Bobby Ferguson is in prison in Milan awaiting sentencing in the City Hall corruption case. (Robin Buckson / The Detroit News)
Detroit — Bobby Ferguson's legal problems got worse Friday.
On the day his lawyer quit, a new indictment was unsealed in federal court against Kwame Kilpatrick's close friend and prison mate, who faces 20 years or longer in prison after being found guilty last week of racketeering and eight other charges in the City Hall corruption case.
The revised indictment — filed under seal in the middle of the City Hall corruption trial — adds a new firearm charge against Ferguson and drops a financial count against one of the contractor's companies.
The indictment was unsealed minutes after Ferguson got dumped by his criminal defense lawyer, a move that could delay the start of a bid-rigging retrial in May.
Without public explanation, lawyer Gerald Evelyn notified a federal court judge Friday he is withdrawing from the case.
Evelyn could not be reached for comment Friday.
The move, which must be approved by U.S. District Judge David Lawson, would mark a high-profile split between a veteran criminal defense attorney and his longtime client.
Evelyn suffered an undisclosed medical condition last fall, which prompted a two-week delay in the corruption trial. By quitting, he would avoid going through a third trial with Ferguson in less than a year.
Last week, Evelyn said Ferguson might not be able to afford paying lawyers after bankrolling legal teams in the corruption and original bid-rigging trial. The government also has seized Ferguson's homes and about $4 million.
Evelyn defended Ferguson in the original bid-rigging case, which ended in a mistrial last summer.
In the bid-rigging case, Ferguson is accused of falsifying bids, laundering money and dumping debris on the grounds of the old Herman Gardens public housing site on the city's west side.
In one of his final acts as Ferguson's lawyer, Evelyn on Friday asked to have the contractor released from federal prison on bond pending sentencing in the City Hall corruption case.

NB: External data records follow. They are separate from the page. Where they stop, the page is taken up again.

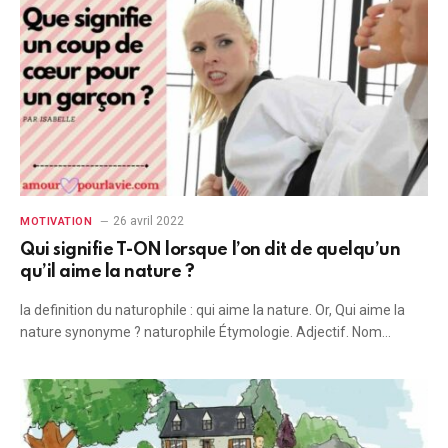
26 avril 2022
MOTIVATION
Qui signifie T-ON lorsque l’on dit de quelqu’un
qu’il aime la nature ?
la definition du naturophile : qui aime la nature. Or, Qui aime la
nature synonyme ? naturophile Étymologie. Adjectif. Nom…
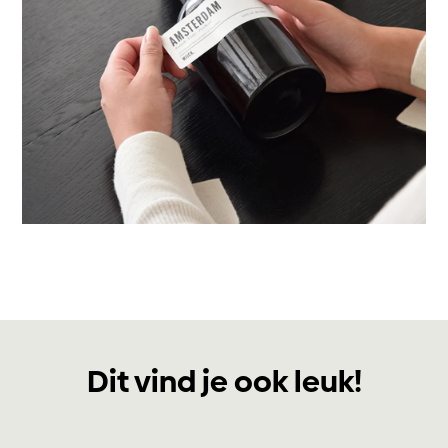
Dit vind je ook leuk!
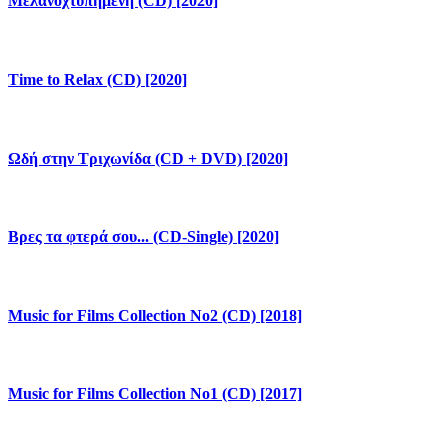
Μελανοχτυπημένη (CD) [2020]
Time to Relax (CD) [2020]
Ωδή στην Τριχωνίδα (CD + DVD) [2020]
Βρες τα φτερά σου... (CD-Single) [2020]
Music for Films Collection No2 (CD) [2018]
Music for Films Collection No1 (CD) [2017]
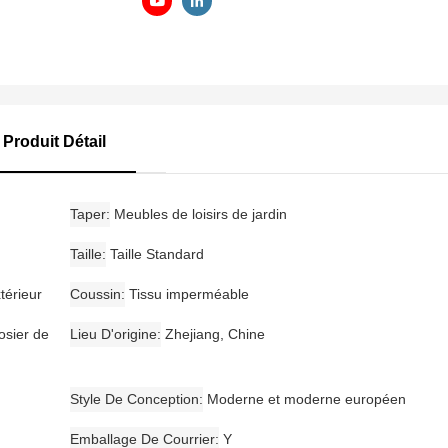
Produit Détail
Taper
Meubles de loisirs de jardin
Taille
Taille Standard
térieur
Coussin
Tissu imperméable
osier de
Lieu D'origine
Zhejiang, Chine
Style De Conception
Moderne et moderne européen
Emballage De Courrier
Y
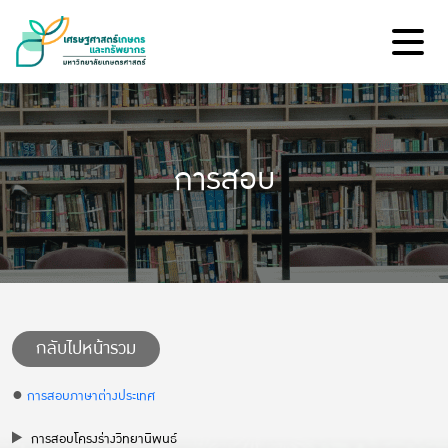
การสอบ
กลับไปหน้ารวม
●
การสอบภาษาต่างประเทศ
การสอบโครงร่างวิทยานิพนธ์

Ferguson's lawyer said his client is not a danger to the community or a flight risk, particularly since the FBI seized his passport in September 2010.
Several relatives and a friend have offered five homes as collateral, Evelyn wrote.

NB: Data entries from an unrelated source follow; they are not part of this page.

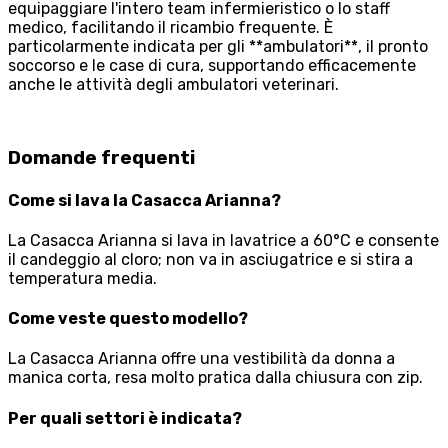
equipaggiare l'intero team infermieristico o lo staff
medico, facilitando il ricambio frequente. È
particolarmente indicata per gli **ambulatori**, il pronto
soccorso e le case di cura, supportando efficacemente
anche le attività degli ambulatori veterinari.
Domande frequenti
Come si lava la Casacca Arianna?
La Casacca Arianna si lava in lavatrice a 60°C e consente
il candeggio al cloro; non va in asciugatrice e si stira a
temperatura media.
Come veste questo modello?
La Casacca Arianna offre una vestibilità da donna a
manica corta, resa molto pratica dalla chiusura con zip.
Per quali settori è indicata?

Ferguson's mom offered her Detroit home and one in Alabama.
"The pledges of these five homes as surety, tip the scales in favor of Mr. Ferguson being released on bond pending sentencing," Evelyn wrote.
"Quite simply, were Mr. Ferguson to flee, his family members and friend would suffer dire consequences by losing their homes."
Prosecutors have rejected the request, according to the filing in federal court. U.S. District Court Judge Nancy Edmunds will have the final say on whether he is released pending sentencing.
Also Friday, prosecutors fought a similar request from Kilpatrick, who is in a federal prison in Milan with Ferguson while awaiting sentencing in the corruption case.
Kilpatrick was found guilty of 24 charges, including racketeering.
Judge Edmunds said Friday she plans to disclose the amount taxpayers spent on a stable of court-appointed lawyers for Kilpatrick, his father, Bernard, and ex-Detroit Water boss Victor Mercado.
Experts have said the price tag could top $1 million.
Edmunds will give defense lawyers a chance to object before releasing the figures after the trio is sentenced in federal court.